My friend Helen Wong, writer and Historian goes back to her roots and traces a century of the Chinese Taranaki 1870-1970 in New Zealand. Does that remind you of somebody? Me, I also traced 100 years of my people from China to Borneo.
https://www.facebook.com/NewZealandChinese
I met her yesterday, and have an immediate warm fuzzy feeling from her. She reminds me of another friend, Chang Yi, writer, Historian.
Helen wrote about the fungus, wood fungus , muk ngee.
xylogenous means growing on wood, so I take it that the Chinese Ear Fungi is xylogenous.
I
went for a walk to a park next to Mt Albert Grammar school. I came
across this tree stump which has some Chinese Ear Fungi growing.

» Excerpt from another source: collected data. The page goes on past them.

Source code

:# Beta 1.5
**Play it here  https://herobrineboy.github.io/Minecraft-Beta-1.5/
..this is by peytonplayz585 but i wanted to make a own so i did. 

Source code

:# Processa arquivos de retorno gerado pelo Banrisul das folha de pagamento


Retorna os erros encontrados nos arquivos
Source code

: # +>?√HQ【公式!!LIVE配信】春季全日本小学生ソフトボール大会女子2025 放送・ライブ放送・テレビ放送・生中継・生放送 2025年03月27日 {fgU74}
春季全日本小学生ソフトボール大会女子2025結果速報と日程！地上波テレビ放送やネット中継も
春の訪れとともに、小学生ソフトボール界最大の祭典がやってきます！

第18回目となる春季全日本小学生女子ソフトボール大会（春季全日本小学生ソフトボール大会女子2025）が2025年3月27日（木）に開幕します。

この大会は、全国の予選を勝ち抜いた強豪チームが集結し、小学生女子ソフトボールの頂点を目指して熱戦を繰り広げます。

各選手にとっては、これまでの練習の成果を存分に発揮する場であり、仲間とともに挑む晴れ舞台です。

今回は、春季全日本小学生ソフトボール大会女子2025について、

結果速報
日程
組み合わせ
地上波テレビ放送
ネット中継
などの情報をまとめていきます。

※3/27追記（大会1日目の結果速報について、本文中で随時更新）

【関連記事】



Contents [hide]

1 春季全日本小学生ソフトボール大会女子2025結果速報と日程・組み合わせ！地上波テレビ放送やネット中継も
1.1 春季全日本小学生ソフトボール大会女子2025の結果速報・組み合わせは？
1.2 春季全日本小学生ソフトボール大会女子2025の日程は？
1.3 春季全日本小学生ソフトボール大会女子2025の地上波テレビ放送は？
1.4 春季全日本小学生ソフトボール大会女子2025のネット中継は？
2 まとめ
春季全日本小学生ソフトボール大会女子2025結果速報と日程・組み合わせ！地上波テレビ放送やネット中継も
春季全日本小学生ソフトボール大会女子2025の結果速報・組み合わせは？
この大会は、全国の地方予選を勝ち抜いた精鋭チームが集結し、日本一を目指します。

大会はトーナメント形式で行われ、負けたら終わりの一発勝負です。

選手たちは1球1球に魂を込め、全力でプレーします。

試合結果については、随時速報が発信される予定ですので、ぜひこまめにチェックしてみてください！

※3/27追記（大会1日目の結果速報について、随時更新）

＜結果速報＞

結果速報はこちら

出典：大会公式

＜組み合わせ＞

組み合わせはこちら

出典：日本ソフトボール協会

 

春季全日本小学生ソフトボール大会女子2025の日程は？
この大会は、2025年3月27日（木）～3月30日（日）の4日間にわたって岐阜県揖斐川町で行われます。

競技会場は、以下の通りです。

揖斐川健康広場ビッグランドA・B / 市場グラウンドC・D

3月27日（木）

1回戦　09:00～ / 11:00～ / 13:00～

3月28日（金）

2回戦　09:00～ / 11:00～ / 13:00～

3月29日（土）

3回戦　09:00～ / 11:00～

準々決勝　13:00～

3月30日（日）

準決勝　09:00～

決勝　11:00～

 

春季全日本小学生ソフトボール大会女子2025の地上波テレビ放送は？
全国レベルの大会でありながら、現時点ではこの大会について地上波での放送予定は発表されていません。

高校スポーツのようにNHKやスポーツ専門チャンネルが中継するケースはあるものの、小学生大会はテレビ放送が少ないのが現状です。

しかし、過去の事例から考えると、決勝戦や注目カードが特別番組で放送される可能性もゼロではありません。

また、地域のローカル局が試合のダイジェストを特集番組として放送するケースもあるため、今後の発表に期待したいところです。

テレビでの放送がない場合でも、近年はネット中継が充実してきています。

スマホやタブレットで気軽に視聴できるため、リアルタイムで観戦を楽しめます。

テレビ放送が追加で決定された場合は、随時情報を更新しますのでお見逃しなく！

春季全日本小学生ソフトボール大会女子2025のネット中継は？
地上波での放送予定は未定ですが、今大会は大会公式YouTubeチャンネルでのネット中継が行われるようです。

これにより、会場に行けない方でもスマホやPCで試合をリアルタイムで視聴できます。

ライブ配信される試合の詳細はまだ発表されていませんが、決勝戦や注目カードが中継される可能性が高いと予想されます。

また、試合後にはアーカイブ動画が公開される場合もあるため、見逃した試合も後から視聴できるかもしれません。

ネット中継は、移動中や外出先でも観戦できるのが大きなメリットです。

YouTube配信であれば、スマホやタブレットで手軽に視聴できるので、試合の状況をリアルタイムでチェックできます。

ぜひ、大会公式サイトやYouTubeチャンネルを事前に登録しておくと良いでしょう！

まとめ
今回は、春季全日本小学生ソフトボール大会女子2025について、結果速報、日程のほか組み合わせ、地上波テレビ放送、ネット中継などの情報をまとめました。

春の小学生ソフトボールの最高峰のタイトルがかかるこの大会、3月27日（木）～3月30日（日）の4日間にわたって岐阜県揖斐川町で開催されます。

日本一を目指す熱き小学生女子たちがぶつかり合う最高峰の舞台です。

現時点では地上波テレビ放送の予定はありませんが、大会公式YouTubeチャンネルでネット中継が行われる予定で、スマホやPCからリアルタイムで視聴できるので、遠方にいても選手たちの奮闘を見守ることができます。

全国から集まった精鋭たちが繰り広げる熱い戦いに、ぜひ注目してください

I have
never been here, so I walked rather slowly and clicked as I went along.
This
fungi is eaten by the Chinese and has a rubbery texture. You can buy
them in dry form, soak it to reconstitute and it expands about 5 times
its size. Not many people like it as it feels slimy and rubbery. I used
to pick them when I was a child in Borneo.
I remember
reading how this Chinese man Chew Chong who made his fortune in New Zealand by shipping
them to China. The Kiwis, Pakehas and Maoris laughed at this China man,
but he had the last laugh. He laughed all the way to the bank.
So now, I will be keenly looking at tree stumps and hope to make my millions.
Wood ear fungus
The
first commercial sale of edible fungi in New Zealand was in the 1870s,
when Taranaki merchant Chew Chong sent bags of dried wood-ear fungus
(Auricularia cornea) to his homeland, China. The fungus was in demand
for the crunchy, chewy texture it added to food.
Wood
ear fungus grows naturally on dead trees in lowland forest. Tonnes were
harvested as settlers cleared forest for farming, and exports to China
continued until the 1950s. In the 2000s, the fungus is now mostly
imported to New Zealand from China, in dry form. Taiwanese growers had
started cultivating a closely related fungus on sawdust blocks in the
1960s, and it became uneconomic to harvest it in the wild. A small
quantity is now grown in New Zealand for the domestic market.